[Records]
++++++
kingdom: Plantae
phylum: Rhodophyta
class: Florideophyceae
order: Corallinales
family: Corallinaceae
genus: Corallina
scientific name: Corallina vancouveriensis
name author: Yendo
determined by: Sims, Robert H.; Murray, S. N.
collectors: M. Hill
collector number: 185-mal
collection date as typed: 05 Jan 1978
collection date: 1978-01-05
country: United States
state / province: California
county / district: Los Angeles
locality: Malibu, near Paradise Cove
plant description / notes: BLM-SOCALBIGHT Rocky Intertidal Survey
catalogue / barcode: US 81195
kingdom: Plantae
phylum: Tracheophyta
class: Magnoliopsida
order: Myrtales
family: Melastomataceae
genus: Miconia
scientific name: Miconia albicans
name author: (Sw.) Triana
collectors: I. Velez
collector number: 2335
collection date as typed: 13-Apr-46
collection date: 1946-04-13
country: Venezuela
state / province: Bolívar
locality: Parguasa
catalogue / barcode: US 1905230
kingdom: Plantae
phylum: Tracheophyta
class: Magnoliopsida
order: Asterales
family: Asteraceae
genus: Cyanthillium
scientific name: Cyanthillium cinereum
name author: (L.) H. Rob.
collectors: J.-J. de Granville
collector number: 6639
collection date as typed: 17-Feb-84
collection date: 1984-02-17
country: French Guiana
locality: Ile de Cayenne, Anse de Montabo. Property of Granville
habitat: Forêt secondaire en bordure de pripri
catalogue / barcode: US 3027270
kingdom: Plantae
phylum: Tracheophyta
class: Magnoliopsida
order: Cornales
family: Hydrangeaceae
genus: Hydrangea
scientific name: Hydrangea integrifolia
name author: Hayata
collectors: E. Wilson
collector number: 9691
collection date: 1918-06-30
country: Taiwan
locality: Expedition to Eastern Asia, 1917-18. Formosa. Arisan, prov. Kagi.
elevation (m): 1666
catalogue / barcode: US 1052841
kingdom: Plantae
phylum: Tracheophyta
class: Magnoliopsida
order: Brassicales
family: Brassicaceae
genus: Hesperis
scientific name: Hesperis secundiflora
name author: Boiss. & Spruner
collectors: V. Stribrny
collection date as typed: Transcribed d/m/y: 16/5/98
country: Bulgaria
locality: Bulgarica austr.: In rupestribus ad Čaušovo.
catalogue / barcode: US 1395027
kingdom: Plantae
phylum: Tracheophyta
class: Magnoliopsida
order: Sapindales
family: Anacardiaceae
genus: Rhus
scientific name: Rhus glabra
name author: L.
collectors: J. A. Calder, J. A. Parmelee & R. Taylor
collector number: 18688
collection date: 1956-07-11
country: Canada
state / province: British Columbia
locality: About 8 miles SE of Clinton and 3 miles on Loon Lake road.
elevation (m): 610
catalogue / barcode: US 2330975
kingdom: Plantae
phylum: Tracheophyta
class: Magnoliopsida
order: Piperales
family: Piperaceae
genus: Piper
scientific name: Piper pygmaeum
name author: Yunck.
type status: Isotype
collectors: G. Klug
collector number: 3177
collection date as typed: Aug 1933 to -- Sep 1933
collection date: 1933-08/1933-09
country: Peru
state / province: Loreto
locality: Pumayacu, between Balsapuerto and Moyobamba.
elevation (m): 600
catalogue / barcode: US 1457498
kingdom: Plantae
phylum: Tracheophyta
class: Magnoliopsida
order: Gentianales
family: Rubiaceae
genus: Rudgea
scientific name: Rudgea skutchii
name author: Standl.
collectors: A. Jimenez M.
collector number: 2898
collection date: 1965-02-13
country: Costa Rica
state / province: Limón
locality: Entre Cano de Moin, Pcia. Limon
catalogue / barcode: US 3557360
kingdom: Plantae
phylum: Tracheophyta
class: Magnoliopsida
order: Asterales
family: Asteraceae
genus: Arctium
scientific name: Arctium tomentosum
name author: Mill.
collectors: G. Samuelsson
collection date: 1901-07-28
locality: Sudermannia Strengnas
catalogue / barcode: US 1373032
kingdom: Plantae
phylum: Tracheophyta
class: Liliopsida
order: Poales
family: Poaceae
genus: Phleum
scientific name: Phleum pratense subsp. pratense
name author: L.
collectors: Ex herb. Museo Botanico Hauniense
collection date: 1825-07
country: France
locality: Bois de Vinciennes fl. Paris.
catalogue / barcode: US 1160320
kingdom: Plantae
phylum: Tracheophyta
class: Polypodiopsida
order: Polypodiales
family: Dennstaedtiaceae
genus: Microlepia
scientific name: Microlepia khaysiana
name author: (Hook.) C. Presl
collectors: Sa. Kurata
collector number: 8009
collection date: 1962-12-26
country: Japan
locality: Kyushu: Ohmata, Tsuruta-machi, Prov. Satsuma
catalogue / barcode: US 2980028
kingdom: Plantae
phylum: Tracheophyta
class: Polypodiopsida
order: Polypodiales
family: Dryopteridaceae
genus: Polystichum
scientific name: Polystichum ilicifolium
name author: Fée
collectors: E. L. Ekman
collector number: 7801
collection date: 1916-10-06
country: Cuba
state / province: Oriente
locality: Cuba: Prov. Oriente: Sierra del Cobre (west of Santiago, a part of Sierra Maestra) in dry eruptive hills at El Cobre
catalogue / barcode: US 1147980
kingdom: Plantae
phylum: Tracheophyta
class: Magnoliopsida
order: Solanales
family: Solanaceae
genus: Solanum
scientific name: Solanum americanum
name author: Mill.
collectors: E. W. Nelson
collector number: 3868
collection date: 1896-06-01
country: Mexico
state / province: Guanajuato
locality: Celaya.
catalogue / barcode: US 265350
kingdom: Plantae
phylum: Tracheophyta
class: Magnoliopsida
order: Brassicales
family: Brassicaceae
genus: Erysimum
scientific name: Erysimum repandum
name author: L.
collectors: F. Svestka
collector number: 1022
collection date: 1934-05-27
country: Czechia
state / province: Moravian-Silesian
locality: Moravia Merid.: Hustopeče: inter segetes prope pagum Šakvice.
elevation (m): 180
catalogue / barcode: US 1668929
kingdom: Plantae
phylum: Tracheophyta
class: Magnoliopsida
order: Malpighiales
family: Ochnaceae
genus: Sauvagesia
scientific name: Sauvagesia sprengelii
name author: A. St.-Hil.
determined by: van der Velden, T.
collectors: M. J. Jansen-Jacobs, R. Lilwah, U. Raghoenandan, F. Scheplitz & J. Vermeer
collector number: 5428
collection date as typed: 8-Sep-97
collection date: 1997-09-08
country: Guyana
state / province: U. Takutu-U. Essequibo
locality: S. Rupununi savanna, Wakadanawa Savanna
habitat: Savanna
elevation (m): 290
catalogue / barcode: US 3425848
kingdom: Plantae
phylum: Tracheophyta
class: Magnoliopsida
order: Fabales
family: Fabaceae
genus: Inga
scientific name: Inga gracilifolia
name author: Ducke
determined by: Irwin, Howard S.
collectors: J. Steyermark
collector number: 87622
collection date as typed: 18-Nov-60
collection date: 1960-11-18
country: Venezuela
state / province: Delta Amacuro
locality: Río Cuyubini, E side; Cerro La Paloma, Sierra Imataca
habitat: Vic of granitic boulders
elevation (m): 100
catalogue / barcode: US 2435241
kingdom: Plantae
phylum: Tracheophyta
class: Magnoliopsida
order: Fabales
++++++
» Task objective
Can you turn every line of the material above into a numbered list, leaving out any blank lines?

» Solved exercise
1. kingdom: Plantae
2. phylum: Rhodophyta
3. class: Florideophyceae
4. order: Corallinales
5. family: Corallinaceae
6. genus: Corallina
7. scientific name: Corallina vancouveriensis
8. name author: Yendo
9. determined by: Sims, Robert H.; Murray, S. N.
10. collectors: M. Hill
11. collector number: 185-mal
12. collection date as typed: 05 Jan 1978
13. collection date: 1978-01-05
14. country: United States
15. state / province: California
16. county / district: Los Angeles
17. locality: Malibu, near Paradise Cove
18. plant description / notes: BLM-SOCALBIGHT Rocky Intertidal Survey
19. catalogue / barcode: US 81195
20. kingdom: Plantae
21. phylum: Tracheophyta
22. class: Magnoliopsida
23. order: Myrtales
24. family: Melastomataceae
25. genus: Miconia
26. scientific name: Miconia albicans
27. name author: (Sw.) Triana
28. collectors: I. Velez
29. collector number: 2335
30. collection date as typed: 13-Apr-46
31. collection date: 1946-04-13
32. country: Venezuela
33. state / province: Bolívar
34. locality: Parguasa
35. catalogue / barcode: US 1905230
36. kingdom: Plantae
37. phylum: Tracheophyta
38. class: Magnoliopsida
39. order: Asterales
40. family: Asteraceae
41. genus: Cyanthillium
42. scientific name: Cyanthillium cinereum
43. name author: (L.) H. Rob.
44. collectors: J.-J. de Granville
45. collector number: 6639
46. collection date as typed: 17-Feb-84
47. collection date: 1984-02-17
48. country: French Guiana
49. locality: Ile de Cayenne, Anse de Montabo. Property of Granville
50. habitat: Forêt secondaire en bordure de pripri
51. catalogue / barcode: US 3027270
52. kingdom: Plantae
53. phylum: Tracheophyta
54. class: Magnoliopsida
55. order: Cornales
56. family: Hydrangeaceae
57. genus: Hydrangea
58. scientific name: Hydrangea integrifolia
59. name author: Hayata
60. collectors: E. Wilson
61. collector number: 9691
62. collection date: 1918-06-30
63. country: Taiwan
64. locality: Expedition to Eastern Asia, 1917-18. Formosa. Arisan, prov. Kagi.
65. elevation (m): 1666
66. catalogue / barcode: US 1052841
67. kingdom: Plantae
68. phylum: Tracheophyta
69. class: Magnoliopsida
70. order: Brassicales
71. family: Brassicaceae
72. genus: Hesperis
73. scientific name: Hesperis secundiflora
74. name author: Boiss. & Spruner
75. collectors: V. Stribrny
76. collection date as typed: Transcribed d/m/y: 16/5/98
77. country: Bulgaria
78. locality: Bulgarica austr.: In rupestribus ad Čaušovo.
79. catalogue / barcode: US 1395027
80. kingdom: Plantae
81. phylum: Tracheophyta
82. class: Magnoliopsida
83. order: Sapindales
84. family: Anacardiaceae
85. genus: Rhus
86. scientific name: Rhus glabra
87. name author: L.
88. collectors: J. A. Calder, J. A. Parmelee & R. Taylor
89. collector number: 18688
90. collection date: 1956-07-11
91. country: Canada
92. state / province: British Columbia
93. locality: About 8 miles SE of Clinton and 3 miles on Loon Lake road.
94. elevation (m): 610
95. catalogue / barcode: US 2330975
96. kingdom: Plantae
97. phylum: Tracheophyta
98. class: Magnoliopsida
99. order: Piperales
100. family: Piperaceae
101. genus: Piper
102. scientific name: Piper pygmaeum
103. name author: Yunck.
104. type status: Isotype
105. collectors: G. Klug
106. collector number: 3177
107. collection date as typed: Aug 1933 to -- Sep 1933
108. collection date: 1933-08/1933-09
109. country: Peru
110. state / province: Loreto
111. locality: Pumayacu, between Balsapuerto and Moyobamba.
112. elevation (m): 600
113. catalogue / barcode: US 1457498
114. kingdom: Plantae
115. phylum: Tracheophyta
116. class: Magnoliopsida
117. order: Gentianales
118. family: Rubiaceae
119. genus: Rudgea
120. scientific name: Rudgea skutchii
121. name author: Standl.
122. collectors: A. Jimenez M.
123. collector number: 2898
124. collection date: 1965-02-13
125. country: Costa Rica
126. state / province: Limón
127. locality: Entre Cano de Moin, Pcia. Limon
128. catalogue / barcode: US 3557360
129. kingdom: Plantae
130. phylum: Tracheophyta
131. class: Magnoliopsida
132. order: Asterales
133. family: Asteraceae
134. genus: Arctium
135. scientific name: Arctium tomentosum
136. name author: Mill.
137. collectors: G. Samuelsson
138. collection date: 1901-07-28
139. locality: Sudermannia Strengnas
140. catalogue / barcode: US 1373032
141. kingdom: Plantae
142. phylum: Tracheophyta
143. class: Liliopsida
144. order: Poales
145. family: Poaceae
146. genus: Phleum
147. scientific name: Phleum pratense subsp. pratense
148. name author: L.
149. collectors: Ex herb. Museo Botanico Hauniense
150. collection date: 1825-07
151. country: France
152. locality: Bois de Vinciennes fl. Paris.
153. catalogue / barcode: US 1160320
154. kingdom: Plantae
155. phylum: Tracheophyta
156. class: Polypodiopsida
157. order: Polypodiales
158. family: Dennstaedtiaceae
159. genus: Microlepia
160. scientific name: Microlepia khaysiana
161. name author: (Hook.) C. Presl
162. collectors: Sa. Kurata
163. collector number: 8009
164. collection date: 1962-12-26
165. country: Japan
166. locality: Kyushu: Ohmata, Tsuruta-machi, Prov. Satsuma
167. catalogue / barcode: US 2980028
168. kingdom: Plantae
169. phylum: Tracheophyta
170. class: Polypodiopsida
171. order: Polypodiales
172. family: Dryopteridaceae
173. genus: Polystichum
174. scientific name: Polystichum ilicifolium
175. name author: Fée
176. collectors: E. L. Ekman
177. collector number: 7801
178. collection date: 1916-10-06
179. country: Cuba
180. state / province: Oriente
181. locality: Cuba: Prov. Oriente: Sierra del Cobre (west of Santiago, a part of Sierra Maestra) in dry eruptive hills at El Cobre
182. catalogue / barcode: US 1147980
183. kingdom: Plantae
184. phylum: Tracheophyta
185. class: Magnoliopsida
186. order: Solanales
187. family: Solanaceae
188. genus: Solanum
189. scientific name: Solanum americanum
190. name author: Mill.
191. collectors: E. W. Nelson
192. collector number: 3868
193. collection date: 1896-06-01
194. country: Mexico
195. state / province: Guanajuato
196. locality: Celaya.
197. catalogue / barcode: US 265350
198. kingdom: Plantae
199. phylum: Tracheophyta
200. class: Magnoliopsida
201. order: Brassicales
202. family: Brassicaceae
203. genus: Erysimum
204. scientific name: Erysimum repandum
205. name author: L.
206. collectors: F. Svestka
207. collector number: 1022
208. collection date: 1934-05-27
209. country: Czechia
210. state / province: Moravian-Silesian
211. locality: Moravia Merid.: Hustopeče: inter segetes prope pagum Šakvice.
212. elevation (m): 180
213. catalogue / barcode: US 1668929
214. kingdom: Plantae
215. phylum: Tracheophyta
216. class: Magnoliopsida
217. order: Malpighiales
218. family: Ochnaceae
219. genus: Sauvagesia
220. scientific name: Sauvagesia sprengelii
221. name author: A. St.-Hil.
222. determined by: van der Velden, T.
223. collectors: M. J. Jansen-Jacobs, R. Lilwah, U. Raghoenandan, F. Scheplitz & J. Vermeer
224. collector number: 5428
225. collection date as typed: 8-Sep-97
226. collection date: 1997-09-08
227. country: Guyana
228. state / province: U. Takutu-U. Essequibo
229. locality: S. Rupununi savanna, Wakadanawa Savanna
230. habitat: Savanna
231. elevation (m): 290
232. catalogue / barcode: US 3425848
233. kingdom: Plantae
234. phylum: Tracheophyta
235. class: Magnoliopsida
236. order: Fabales
237. family: Fabaceae
238. genus: Inga
239. scientific name: Inga gracilifolia
240. name author: Ducke
241. determined by: Irwin, Howard S.
242. collectors: J. Steyermark
243. collector number: 87622
244. collection date as typed: 18-Nov-60
245. collection date: 1960-11-18
246. country: Venezuela
247. state / province: Delta Amacuro
248. locality: Río Cuyubini, E side; Cerro La Paloma, Sierra Imataca
249. habitat: Vic of granitic boulders
250. elevation (m): 100
251. catalogue / barcode: US 2435241
252. kingdom: Plantae
253. phylum: Tracheophyta
254. class: Magnoliopsida
255. order: Fabales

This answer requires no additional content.